The upcoming ₹ 18,300 crore public float of One 97 Communications (Paytm) has been priced “rationally”, leaving room for more people to participate and more investors to gain from the offering, its Founder and Managing Director & CEO Vijay Shekhar Sharma said on Thursday.

The price band for Paytm’s IPO — the largest ever public offering in India — has been set at ₹2,080-2,150 per share, valuing Paytm at $19.3 billion to $19.9 billion. The IPO opens on November 8 and closes on November 10, with the anchor tranche up to ₹8,235 crore to open and close on November 3.

“We are already seeing tremendous excitement among investors for the IPO. For valuation, we chose the bottom range of choices made available to us purely because we want as many people to participate and as many to make money”, Sharma said at a press conference to announce the details of the proposed public offering.

“Considering the huge demand ahead of us, we don’t need or have to hike the price ( for IPO) just because everybody is ready to give it (higher price) to us. We have kept it rationally and put it on a lower level on the different valuation choices we had on the table. It was a humbling experience”.

Read also: Paytm IPO: The ₹18,300-cr public issue opens on Nov 8

Value creation for investors

Madhur Deora, President and Group CFO, Paytm, said that the valuation, which has been pegged at $19.5-20 billion, could have been done at a higher valuation, but “we don’t believe in getting every last dollar of valuation”.

“We want to have really high-quality investors and want to make sure that we create value for the investors that are coming in. Ultimately We believe that this price band is the right price band to go with”, Deora said.

Sharma said that the company had always opted for a lower range of price level whenever it had raised money in the past, although it had opportunity to raise money at higher pricing. “We could have always raised more money from the same set of investors at a higher price. But I have always believed that tons of people should make money when they invest and be comfortable with that. We always chose lower side of price band. That always has worked well for us”, Sharma said.

On pre-IPO placement

On why Paytm opted not to do pre-IPO placement, Sharma said that the company thought it would “fair and equitable” to have all shares in the IPO offered to all investors as opposed to taking out a chunk of it and making it available to only a few of them in a pre -IPO process. Moreover, the timelines issues were there, and pre-IPO was a separate process, he added.

Read more: Paytm may shelve ₹2,000-crore pre-IPO placement

Paytm is India’s largest payments company by consumers, merchants, transactions and revenue, catering to 337 million individual customers and 21.8 million merchants.

Sharma said that Paytm sees technology as a force multiplier that can bring formal financial services to the masses of India. “We see this as an executable mission in few years forward”, he added.

Financials

For the first three months of this fiscal year, Paytm’s revenues were up 46 per cent to ₹ 948 crore as against ₹ 649 crore in the same quarter last fiscal year. Paytm’s losses stood at ₹ 381.9 crore for the three months ended June 2021.

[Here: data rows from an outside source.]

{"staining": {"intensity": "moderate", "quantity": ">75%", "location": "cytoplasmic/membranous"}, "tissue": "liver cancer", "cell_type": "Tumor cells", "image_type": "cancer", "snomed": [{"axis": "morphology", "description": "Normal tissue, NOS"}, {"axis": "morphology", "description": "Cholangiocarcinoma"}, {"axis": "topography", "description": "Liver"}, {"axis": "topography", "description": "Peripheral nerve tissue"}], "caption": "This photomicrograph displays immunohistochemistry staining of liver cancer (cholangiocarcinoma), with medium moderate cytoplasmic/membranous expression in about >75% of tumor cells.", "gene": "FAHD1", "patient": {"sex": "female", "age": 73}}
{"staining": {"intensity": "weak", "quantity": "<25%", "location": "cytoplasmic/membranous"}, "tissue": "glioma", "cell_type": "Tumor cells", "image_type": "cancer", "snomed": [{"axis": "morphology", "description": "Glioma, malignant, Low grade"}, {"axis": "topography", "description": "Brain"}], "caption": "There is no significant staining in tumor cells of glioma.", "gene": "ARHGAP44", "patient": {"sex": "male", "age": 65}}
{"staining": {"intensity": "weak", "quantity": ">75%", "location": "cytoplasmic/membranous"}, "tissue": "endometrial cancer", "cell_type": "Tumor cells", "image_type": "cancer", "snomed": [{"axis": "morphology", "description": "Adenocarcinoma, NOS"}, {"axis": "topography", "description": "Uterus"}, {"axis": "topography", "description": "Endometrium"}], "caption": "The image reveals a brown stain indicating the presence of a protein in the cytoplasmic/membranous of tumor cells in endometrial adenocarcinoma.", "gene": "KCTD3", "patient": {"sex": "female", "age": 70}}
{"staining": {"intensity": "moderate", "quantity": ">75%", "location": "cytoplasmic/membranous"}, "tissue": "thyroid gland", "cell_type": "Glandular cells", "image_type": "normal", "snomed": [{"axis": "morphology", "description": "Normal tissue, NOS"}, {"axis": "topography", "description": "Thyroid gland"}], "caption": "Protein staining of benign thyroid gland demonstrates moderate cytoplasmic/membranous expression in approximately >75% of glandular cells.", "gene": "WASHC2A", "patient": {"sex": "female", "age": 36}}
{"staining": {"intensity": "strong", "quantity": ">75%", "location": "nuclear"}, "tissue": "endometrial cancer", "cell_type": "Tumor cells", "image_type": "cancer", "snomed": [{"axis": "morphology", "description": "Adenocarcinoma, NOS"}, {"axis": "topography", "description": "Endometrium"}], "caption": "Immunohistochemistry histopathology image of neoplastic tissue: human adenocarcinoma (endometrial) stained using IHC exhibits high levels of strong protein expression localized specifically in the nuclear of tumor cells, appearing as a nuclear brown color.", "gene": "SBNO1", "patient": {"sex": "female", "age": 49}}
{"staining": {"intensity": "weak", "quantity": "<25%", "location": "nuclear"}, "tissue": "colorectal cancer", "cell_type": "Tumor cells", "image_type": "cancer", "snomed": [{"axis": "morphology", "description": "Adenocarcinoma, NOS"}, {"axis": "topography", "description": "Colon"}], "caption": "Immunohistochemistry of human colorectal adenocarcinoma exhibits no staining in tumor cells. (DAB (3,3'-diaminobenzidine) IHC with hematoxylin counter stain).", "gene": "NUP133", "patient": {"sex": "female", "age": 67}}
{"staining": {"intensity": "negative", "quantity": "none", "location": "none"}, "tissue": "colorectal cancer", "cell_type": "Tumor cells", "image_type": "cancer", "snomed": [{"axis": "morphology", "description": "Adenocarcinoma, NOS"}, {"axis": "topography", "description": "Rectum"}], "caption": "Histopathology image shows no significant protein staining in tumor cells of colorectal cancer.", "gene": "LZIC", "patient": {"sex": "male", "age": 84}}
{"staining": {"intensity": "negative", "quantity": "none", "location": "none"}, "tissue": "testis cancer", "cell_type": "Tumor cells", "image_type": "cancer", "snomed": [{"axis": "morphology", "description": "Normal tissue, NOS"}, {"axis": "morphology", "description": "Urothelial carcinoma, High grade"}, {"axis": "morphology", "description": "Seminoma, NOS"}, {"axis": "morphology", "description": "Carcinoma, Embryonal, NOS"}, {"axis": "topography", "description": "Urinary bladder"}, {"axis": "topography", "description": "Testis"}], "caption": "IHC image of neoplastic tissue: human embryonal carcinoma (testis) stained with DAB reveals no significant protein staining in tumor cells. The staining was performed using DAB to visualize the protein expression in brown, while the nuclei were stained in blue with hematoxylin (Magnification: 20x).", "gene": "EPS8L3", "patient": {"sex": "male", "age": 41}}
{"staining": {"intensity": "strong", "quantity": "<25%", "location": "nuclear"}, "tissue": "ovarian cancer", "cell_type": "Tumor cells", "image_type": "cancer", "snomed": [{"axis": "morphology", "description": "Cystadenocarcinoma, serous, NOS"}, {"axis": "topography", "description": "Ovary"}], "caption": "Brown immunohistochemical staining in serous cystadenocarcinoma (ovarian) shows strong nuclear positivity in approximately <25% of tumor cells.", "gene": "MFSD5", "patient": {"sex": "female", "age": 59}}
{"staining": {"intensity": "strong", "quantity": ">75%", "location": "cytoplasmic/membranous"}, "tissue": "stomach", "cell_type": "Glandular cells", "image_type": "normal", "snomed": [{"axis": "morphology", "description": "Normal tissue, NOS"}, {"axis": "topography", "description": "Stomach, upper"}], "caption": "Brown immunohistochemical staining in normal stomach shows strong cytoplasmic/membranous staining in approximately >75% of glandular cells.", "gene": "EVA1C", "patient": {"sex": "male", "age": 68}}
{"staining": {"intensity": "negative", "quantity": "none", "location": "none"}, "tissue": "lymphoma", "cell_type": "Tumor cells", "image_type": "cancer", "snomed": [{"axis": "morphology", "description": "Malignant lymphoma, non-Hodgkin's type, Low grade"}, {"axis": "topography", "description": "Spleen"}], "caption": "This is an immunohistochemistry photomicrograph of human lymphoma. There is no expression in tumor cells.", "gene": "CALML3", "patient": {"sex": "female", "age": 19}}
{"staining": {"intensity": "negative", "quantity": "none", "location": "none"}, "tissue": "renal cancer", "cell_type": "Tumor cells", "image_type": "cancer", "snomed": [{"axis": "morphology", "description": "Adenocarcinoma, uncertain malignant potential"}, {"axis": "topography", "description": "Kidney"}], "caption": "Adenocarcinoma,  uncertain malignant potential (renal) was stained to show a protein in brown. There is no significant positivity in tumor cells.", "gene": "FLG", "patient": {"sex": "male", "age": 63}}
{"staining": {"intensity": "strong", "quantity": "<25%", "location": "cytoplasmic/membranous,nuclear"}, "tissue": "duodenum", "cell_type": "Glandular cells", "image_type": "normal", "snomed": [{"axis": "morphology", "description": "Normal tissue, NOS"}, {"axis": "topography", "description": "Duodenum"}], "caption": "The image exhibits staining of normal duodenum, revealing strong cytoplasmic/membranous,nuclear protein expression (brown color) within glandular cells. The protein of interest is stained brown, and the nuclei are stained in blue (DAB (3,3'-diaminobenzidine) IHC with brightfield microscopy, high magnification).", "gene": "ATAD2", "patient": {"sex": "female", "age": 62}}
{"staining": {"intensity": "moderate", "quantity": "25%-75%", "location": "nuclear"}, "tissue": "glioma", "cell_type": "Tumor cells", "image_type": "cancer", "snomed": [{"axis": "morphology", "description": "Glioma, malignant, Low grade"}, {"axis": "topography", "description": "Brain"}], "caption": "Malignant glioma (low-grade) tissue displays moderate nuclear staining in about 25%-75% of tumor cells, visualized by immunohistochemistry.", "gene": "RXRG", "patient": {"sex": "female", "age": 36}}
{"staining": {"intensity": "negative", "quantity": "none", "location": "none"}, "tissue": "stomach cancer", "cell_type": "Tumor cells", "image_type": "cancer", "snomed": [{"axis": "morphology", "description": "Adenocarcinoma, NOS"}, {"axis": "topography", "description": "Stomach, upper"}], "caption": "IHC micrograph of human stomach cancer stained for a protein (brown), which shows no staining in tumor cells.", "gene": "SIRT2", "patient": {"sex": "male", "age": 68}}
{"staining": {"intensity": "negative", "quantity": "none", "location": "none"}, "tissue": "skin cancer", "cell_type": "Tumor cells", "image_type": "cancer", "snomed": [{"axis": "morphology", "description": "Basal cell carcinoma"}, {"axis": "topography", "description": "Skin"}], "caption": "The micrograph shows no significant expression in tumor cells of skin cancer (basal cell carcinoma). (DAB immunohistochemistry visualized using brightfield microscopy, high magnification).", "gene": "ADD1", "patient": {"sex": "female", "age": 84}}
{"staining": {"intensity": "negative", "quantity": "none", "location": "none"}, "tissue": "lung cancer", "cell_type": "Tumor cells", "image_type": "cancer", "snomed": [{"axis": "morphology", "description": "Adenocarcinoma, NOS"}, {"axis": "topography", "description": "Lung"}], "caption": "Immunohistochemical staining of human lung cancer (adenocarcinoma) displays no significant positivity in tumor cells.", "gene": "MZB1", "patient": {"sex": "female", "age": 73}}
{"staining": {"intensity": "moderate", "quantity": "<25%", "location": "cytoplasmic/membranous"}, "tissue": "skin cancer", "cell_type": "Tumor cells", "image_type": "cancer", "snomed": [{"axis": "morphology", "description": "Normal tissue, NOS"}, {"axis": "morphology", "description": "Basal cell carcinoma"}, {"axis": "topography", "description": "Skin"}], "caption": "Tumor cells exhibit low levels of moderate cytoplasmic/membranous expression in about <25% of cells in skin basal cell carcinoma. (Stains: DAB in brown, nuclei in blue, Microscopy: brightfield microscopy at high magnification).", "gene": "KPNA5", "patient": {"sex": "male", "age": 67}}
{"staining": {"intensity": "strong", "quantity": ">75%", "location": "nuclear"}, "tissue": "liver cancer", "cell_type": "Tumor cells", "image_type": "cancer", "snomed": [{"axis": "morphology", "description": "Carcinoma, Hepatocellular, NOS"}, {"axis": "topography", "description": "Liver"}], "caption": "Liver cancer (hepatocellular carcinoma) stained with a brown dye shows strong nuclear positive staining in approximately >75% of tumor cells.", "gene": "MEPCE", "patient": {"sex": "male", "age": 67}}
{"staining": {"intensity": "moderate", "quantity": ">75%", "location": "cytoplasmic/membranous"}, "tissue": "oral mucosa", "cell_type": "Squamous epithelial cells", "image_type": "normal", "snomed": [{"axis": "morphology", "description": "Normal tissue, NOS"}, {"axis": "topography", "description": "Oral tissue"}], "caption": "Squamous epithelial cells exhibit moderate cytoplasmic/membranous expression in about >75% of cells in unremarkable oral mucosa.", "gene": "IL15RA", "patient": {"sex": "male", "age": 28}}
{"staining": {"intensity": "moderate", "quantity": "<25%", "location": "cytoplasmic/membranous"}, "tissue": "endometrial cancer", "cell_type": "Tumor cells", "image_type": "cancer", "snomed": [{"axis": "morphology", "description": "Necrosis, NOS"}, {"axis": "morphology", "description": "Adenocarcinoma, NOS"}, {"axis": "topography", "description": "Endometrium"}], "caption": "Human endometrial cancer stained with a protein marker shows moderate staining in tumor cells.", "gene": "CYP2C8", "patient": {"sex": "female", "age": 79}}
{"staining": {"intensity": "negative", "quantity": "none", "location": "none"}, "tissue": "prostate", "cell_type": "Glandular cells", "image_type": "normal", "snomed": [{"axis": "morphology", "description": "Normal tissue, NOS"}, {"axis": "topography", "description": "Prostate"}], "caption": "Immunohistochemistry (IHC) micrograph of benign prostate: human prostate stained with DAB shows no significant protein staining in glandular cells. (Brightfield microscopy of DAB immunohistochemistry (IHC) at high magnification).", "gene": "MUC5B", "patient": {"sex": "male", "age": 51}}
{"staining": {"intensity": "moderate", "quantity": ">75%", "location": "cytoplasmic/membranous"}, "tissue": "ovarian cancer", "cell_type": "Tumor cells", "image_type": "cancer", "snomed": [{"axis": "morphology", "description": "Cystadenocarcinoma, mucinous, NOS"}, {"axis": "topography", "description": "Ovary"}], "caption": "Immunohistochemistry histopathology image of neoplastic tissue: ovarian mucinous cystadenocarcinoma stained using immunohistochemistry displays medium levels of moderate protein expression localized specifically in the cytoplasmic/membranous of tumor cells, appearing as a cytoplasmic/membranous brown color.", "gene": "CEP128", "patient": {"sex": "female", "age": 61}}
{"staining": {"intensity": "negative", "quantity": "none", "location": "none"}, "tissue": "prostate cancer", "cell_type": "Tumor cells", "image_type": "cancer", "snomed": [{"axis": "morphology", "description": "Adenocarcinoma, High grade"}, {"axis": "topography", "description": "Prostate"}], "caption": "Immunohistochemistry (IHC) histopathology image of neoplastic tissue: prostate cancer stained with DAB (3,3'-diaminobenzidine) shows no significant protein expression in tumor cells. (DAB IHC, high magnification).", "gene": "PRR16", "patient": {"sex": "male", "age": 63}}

Paytm’s bet on financial services has taken off with payment and financial services contributing almost 80 per cent of the company’s revenues.

Asked if Paytm would go in for acquisitions for growth, Sharma said that he would prefer build over buy even as he said that there was nothing “bright enough” for it to buy at the moment. “That said never say never. We will be conservative about it and only when it adds new market and new capability will we look at buying anything. We are not going to do the consolidation of the new business that we are in”, he said.

Sharma also said that Paytm would not need any additional funds beyond the proposed IPO capital raise. “Unless extraordinary circumstances present themselves, there is no reason for us. We expect the internal accrual from various businesses to take care of our requirement”, he said.

Asked when Paytm would reach profitability at the bottomline level, Deora said that it would not be possible in the current setting to give “forward looking” numbers, but one of the things investors look at is the ₹245 crore contribution profit made in the last quarter. “As revenue grows (60 per cent growth last quarter) can you increase your contribution money more and more and what point can it pay for your rest of the cost. What you will see is our EBIDTA burn has come down”, he said.

On NBFC licence

Meanwhile, Sharma also said that Paytm is not going to apply for an NBFC licence. “ We already have a scalable business in partnership with banks and financial services players where we help them acquire customers and serve them in much better way than they would have on their own physical space or platform. It’s a scalable business, a sizeable business and not a good business to get into NBFC licence”, Sharma said.

Sharma also said that Paytm does not plan to invest additional capital or capital in Japan. “Why invest anywhere when India is hot and a happening market. Wishfully we will do a good job of dominating in India on payment and financial services and then over long term look at rest of the world”, Sharma said.